◆ **WORK TO COMPLETE**
Find the word "Silkscreen" in the listing below, then return every line it appears in.
+---+
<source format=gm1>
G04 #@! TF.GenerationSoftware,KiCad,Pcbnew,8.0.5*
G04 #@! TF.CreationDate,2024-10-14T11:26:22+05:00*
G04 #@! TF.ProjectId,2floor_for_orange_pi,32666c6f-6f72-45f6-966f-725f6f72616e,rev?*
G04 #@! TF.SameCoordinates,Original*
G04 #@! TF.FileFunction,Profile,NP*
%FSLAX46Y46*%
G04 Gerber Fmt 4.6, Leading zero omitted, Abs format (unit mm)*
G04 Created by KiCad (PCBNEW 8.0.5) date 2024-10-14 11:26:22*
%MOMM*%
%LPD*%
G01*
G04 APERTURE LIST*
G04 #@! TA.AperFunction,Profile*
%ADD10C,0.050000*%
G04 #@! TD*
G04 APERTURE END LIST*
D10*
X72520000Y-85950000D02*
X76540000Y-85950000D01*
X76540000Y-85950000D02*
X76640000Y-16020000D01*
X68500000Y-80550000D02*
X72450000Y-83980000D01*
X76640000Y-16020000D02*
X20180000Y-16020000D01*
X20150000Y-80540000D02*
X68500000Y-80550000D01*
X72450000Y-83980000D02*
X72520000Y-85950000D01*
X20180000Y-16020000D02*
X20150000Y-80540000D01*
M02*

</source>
+---+
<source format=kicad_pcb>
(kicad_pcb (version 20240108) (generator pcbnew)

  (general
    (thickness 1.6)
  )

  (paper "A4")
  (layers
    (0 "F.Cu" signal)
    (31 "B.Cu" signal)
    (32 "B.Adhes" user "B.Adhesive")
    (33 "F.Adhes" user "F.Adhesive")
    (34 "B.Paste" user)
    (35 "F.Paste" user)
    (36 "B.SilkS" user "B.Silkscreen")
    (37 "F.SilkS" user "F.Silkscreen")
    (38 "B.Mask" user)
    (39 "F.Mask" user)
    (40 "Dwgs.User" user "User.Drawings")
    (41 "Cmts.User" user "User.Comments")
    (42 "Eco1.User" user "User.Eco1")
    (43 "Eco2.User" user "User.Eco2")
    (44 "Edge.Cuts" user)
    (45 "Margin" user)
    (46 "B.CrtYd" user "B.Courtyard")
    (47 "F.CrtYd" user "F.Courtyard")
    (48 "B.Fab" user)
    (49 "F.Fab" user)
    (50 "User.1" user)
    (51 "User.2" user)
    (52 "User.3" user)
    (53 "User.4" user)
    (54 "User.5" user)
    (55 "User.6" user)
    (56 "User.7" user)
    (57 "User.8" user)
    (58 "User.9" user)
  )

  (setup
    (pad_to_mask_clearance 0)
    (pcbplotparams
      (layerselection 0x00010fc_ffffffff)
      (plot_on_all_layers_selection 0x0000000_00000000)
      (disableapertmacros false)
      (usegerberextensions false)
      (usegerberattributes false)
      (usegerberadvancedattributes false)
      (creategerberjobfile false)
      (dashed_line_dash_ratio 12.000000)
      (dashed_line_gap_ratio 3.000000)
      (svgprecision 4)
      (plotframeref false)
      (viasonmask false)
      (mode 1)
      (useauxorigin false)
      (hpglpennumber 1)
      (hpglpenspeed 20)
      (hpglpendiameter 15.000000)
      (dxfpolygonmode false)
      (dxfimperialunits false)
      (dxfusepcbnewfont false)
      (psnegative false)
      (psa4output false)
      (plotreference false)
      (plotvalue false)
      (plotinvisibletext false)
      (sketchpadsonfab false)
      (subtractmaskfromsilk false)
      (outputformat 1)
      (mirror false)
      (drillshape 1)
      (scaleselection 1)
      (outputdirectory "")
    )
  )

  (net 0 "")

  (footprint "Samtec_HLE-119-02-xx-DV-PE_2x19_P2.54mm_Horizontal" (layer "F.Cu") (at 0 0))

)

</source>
+---+
◆ **ANSWER TO THIS TASK**
    (36 "B.SilkS" user "B.Silkscreen")
    (37 "F.SilkS" user "F.Silkscreen")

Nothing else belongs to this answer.